__CONSIGNE DÉTAILLÉE__
Recopiez fidèlement le passage de l'article sur l'innovation à Toulouse qui débute aux mots « Les domaines d’application » et s'arrête après « poursuit M. Darboux. ».

__TEXTE SOURCE__

________________

Toulouse – l’innovation par la collaboration
Toulouse – l’innovation par la collaboration
par Joëlle Touré, déléguée générale, Futura-Mobility
Les 10 et 11 octobre 2022 c’est une délégation d’une dizaine de représentants des membres de Futura-Mobility qui s’est déplacée à Toulouse pour y découvrir un écosystème innovant, et pas uniquement dans l’aéronautique !
Collaboration, mixité des équipes et effet de levier
S’il n’y avait qu’un mot à retenir de ces deux journées ce serait « collaboration » ! Après avoir rencontré l’IRT Saint Exupery, Aerospace Valley, la plateforme AutOCampus de neOCampus menée notamment par l’Université Toulouse III Paul Sabatier, l’ANITI, les robots Soben, on se rend compte que la collaboration permet de soulever des montagnes technologiques ou d’aborder des questions sociétales ou éthiques soulevées par les technologies avancées.
Comme l’explique Denis Descheemaeker, le CEO de l’IRT Saint Exupéry, « s’il y a un nombre à retenir, c’est 10 ! » C’est l’effet de levier que peuvent obtenir les entreprises lorsqu’elles mettent en commun un projet. « Seules, elles ne pourraient pas mener les recherches que l’on travaille ici. Elles n’auraient tout simplement pas le financement ni les compétences pour le faire. En le faisant ensemble au sein de l’IRT Saint Exupéry, elles peuvent bénéficier des financements des autres entreprises et de l’État au travers de l’IRT. » L’IRT apporte en effet un euro de financement pour chaque euro apporté par les entreprises. Cela permet de faire travailler des équipes mixtes avec des personnes de l’IRT et des employés détachés des entreprises sur des projets de haute technologie comme les procédés de fabrication, les revêtements de surface, la fabrication additive avec du métal, l’électricité, ou encore l’hydrophobie ou le givre. Les travaux s’attachent à plusieurs objectifs liés de l’aéronautique comme l’allègement des matériaux utilisés ou la résistance des appareils aux tensions importantes qui seront demain courantes sur les avions électriques.
Même son de cloche chez Aerospace Valley. L’écosystème permet aux entreprises et notamment aux plus petites de lever des fonds sur des projets français, régionaux ou européens d’ampleur. « Surtout finalement les PME ou ETI, qui sont ceux qui ont le plus besoin du pôle » explique Bruno Darboux, son président. Le cumul des coûts des projets s’élève à 1,7 milliards d’euros, dont 712 millions d’euros d’aides publiques !
Les domaines d’application des projets montés avec l’aide d’Aerospace Valley ne sont d’ailleurs pas uniquement dans le domaine de l’aéronautique. Les mobilités en général sont concernées et notamment l’automobile qui utilise les mêmes technologies. L’agriculture, l’énergie, la défense sont des domaines également régulièrement concernés par les avancées de l’aéronautique.
Le pôle intervient dans toutes les étapes de développement d’une innovation technologique. « L’étape d’industrialisation est une des étapes les plus difficiles à franchir » poursuit M. Darboux.

________________

[Éléments provenant d'une source de données]
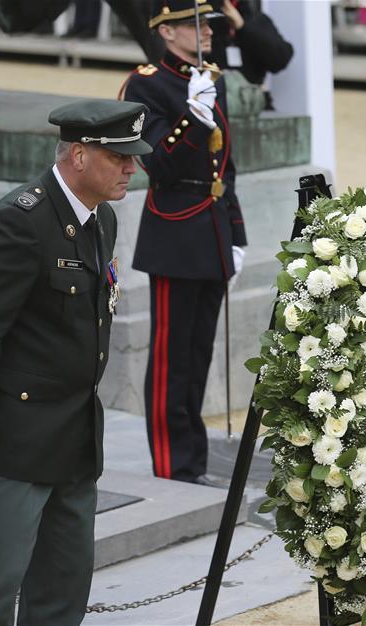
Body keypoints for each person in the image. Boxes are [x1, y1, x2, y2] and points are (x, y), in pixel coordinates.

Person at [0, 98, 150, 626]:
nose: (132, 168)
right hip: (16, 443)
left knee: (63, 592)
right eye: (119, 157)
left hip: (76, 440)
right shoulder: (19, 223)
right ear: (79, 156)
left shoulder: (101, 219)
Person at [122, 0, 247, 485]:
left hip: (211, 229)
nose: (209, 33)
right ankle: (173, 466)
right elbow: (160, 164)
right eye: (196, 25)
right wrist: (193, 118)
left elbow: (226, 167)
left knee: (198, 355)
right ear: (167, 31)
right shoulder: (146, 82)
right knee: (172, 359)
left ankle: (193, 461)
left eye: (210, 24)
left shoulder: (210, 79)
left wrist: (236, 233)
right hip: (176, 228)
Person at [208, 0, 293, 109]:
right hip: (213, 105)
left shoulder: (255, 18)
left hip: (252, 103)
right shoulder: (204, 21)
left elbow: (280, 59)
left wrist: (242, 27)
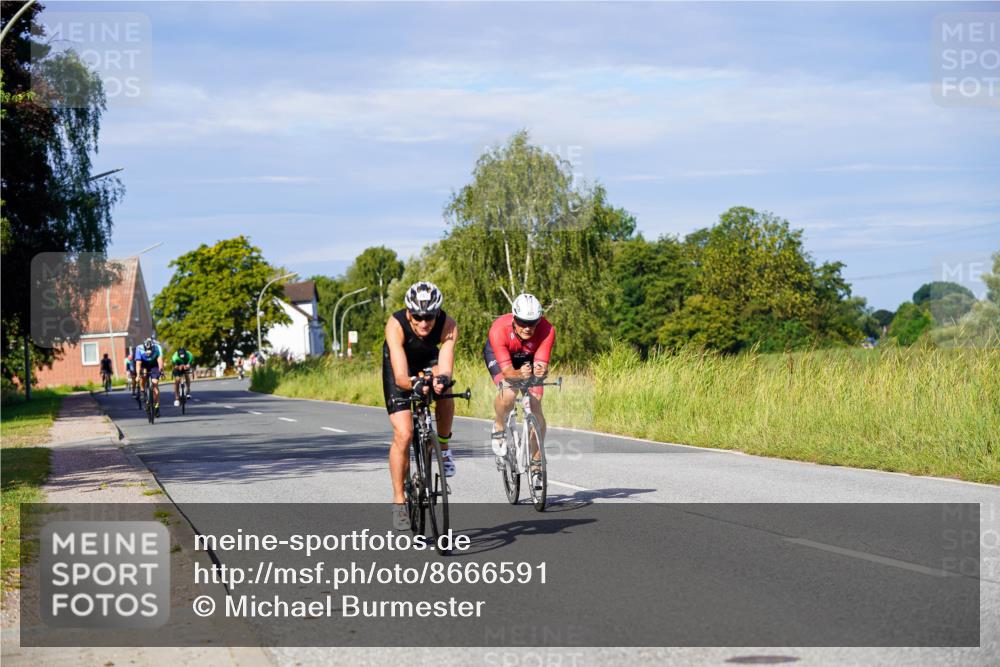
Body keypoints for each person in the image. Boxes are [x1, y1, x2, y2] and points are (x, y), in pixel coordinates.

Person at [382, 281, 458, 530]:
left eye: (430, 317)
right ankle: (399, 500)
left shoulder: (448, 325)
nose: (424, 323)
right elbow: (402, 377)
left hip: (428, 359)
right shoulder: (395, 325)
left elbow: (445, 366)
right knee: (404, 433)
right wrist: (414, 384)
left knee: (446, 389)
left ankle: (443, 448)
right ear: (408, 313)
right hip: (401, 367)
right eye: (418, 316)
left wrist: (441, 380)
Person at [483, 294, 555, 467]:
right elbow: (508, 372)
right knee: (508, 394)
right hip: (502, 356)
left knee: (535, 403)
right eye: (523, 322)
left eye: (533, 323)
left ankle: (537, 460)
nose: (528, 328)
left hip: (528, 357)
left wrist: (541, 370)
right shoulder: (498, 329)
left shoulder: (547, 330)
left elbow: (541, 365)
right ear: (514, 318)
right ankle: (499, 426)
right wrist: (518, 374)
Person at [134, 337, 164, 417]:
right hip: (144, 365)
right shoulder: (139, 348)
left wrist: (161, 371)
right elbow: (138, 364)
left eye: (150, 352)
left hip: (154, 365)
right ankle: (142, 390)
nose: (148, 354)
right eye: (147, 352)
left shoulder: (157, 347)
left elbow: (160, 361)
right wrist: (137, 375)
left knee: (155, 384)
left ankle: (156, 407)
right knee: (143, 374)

________________

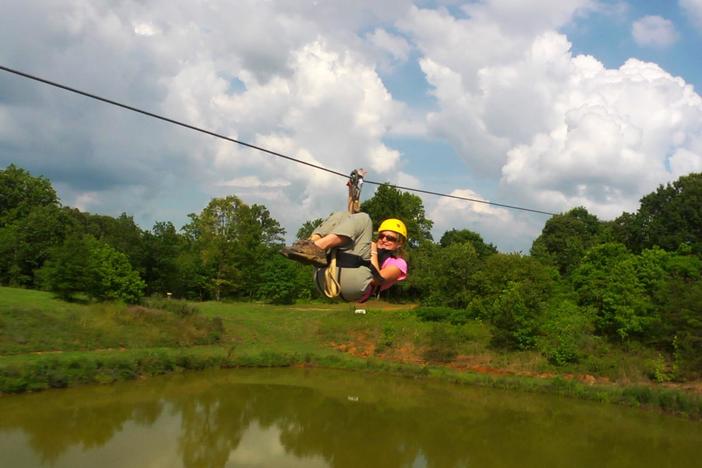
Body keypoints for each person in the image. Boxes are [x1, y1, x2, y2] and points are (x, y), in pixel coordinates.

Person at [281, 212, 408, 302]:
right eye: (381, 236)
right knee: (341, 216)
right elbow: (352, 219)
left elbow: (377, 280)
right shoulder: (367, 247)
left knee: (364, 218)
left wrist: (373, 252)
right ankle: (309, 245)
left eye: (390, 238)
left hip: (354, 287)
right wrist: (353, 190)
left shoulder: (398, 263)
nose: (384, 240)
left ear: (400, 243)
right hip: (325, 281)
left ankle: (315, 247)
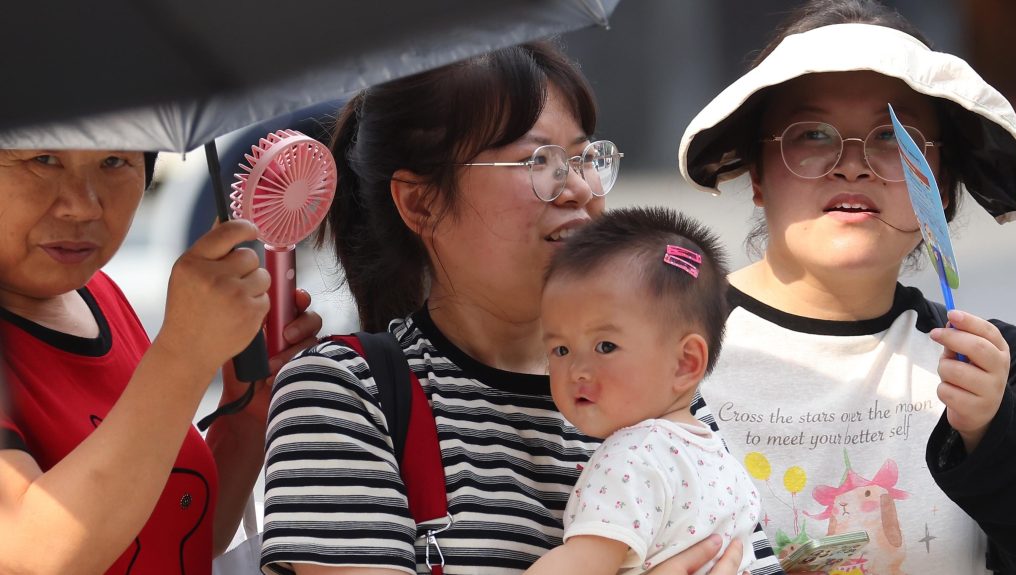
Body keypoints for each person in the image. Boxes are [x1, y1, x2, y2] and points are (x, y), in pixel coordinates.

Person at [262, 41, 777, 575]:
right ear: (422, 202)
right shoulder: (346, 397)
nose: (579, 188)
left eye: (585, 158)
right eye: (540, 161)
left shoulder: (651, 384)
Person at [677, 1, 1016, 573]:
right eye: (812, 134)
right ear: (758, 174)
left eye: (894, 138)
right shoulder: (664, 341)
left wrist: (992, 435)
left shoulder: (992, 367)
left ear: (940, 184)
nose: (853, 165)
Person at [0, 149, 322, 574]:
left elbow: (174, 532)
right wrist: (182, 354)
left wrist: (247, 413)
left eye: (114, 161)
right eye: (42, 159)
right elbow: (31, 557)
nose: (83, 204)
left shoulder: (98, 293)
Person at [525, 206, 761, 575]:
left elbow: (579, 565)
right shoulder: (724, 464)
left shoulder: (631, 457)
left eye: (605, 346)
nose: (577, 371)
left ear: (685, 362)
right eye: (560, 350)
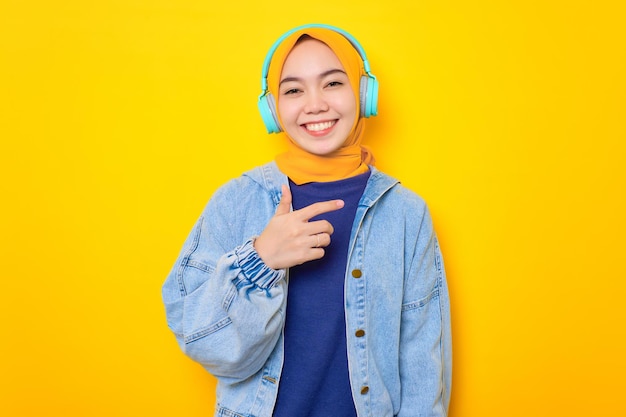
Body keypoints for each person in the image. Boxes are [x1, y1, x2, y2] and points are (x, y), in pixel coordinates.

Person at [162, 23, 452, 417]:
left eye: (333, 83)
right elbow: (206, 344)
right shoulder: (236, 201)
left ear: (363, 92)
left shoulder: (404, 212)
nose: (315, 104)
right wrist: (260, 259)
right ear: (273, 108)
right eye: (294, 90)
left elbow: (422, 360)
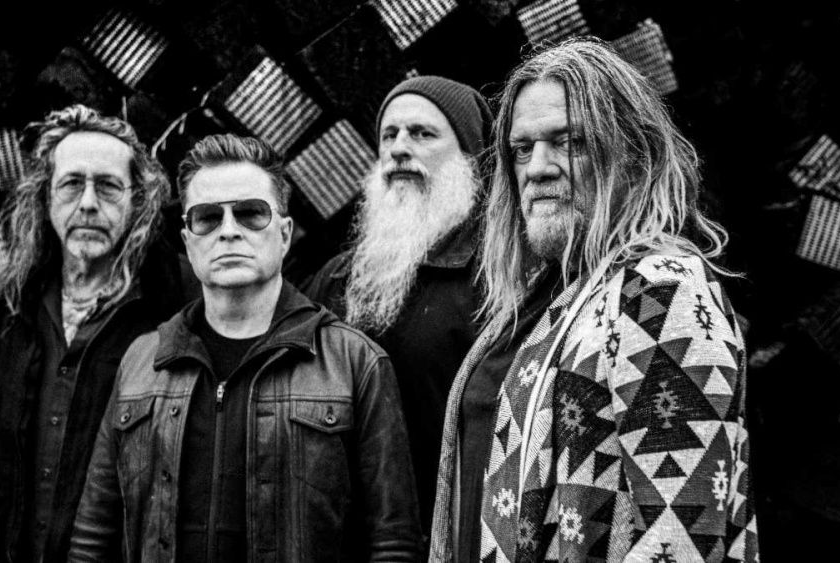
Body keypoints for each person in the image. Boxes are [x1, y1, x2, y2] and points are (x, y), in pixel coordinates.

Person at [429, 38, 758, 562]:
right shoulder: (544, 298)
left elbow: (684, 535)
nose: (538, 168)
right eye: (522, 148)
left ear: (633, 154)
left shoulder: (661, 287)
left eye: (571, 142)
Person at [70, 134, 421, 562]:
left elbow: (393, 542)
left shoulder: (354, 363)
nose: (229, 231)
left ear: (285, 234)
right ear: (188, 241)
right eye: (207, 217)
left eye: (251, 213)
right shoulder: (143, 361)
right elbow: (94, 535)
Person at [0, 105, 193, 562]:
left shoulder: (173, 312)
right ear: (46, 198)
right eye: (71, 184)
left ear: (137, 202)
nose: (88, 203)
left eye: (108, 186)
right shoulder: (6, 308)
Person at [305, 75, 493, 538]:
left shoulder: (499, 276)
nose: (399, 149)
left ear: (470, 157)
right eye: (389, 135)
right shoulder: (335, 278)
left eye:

________________

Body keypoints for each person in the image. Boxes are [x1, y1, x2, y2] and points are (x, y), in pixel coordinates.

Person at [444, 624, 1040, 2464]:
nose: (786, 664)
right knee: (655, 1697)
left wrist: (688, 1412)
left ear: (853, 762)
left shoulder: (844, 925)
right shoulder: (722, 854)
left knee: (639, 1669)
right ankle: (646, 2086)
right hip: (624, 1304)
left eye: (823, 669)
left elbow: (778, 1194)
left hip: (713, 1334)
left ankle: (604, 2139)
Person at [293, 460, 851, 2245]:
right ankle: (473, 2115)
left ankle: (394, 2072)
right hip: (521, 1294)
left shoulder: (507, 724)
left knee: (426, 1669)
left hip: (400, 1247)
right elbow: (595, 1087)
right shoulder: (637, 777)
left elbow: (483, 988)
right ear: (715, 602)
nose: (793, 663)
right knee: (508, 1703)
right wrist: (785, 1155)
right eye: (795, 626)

________________

__RÉSULTAT ATTENDU__
Les domaines d’application des projets montés avec l’aide d’Aerospace Valley ne sont d’ailleurs pas uniquement dans le domaine de l’aéronautique. Les mobilités en général sont concernées et notamment l’automobile qui utilise les mêmes technologies. L’agriculture, l’énergie, la défense sont des domaines également régulièrement concernés par les avancées de l’aéronautique.
Le pôle intervient dans toutes les étapes de développement d’une innovation technologique. « L’étape d’industrialisation est une des étapes les plus difficiles à franchir » poursuit M. Darboux.